## YOUR ASSIGNMENT
The records below are to be reproduced exactly, with the pictures left out.

▬▬▬▬▬▬

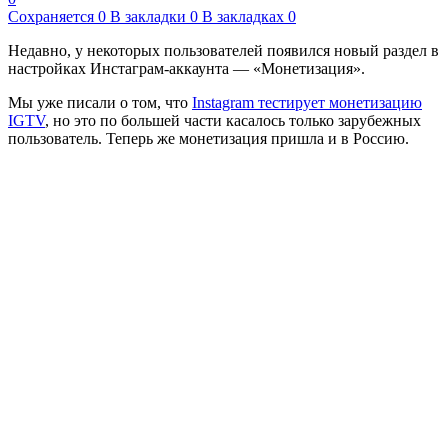
Сохраняется
0
В закладки
0
В закладках
0
Недавно, у некоторых пользователей появился новый раздел в
настройках Инстаграм-аккаунта — «Монетизация».
Мы уже писали о том, что
Instagram тестирует монетизацию
IGTV
, но это по большей части касалось только зарубежных
пользователь. Теперь же монетизация пришла и в Россию.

▬▬▬▬▬▬

## OUTPUT FOR THIS TASK
Сохраняется
0
В закладки
0
В закладках
0
Недавно, у некоторых пользователей появился новый раздел в
настройках Инстаграм-аккаунта — «Монетизация».
Мы уже писали о том, что
Instagram тестирует монетизацию
IGTV
, но это по большей части касалось только зарубежных
пользователь. Теперь же монетизация пришла и в Россию.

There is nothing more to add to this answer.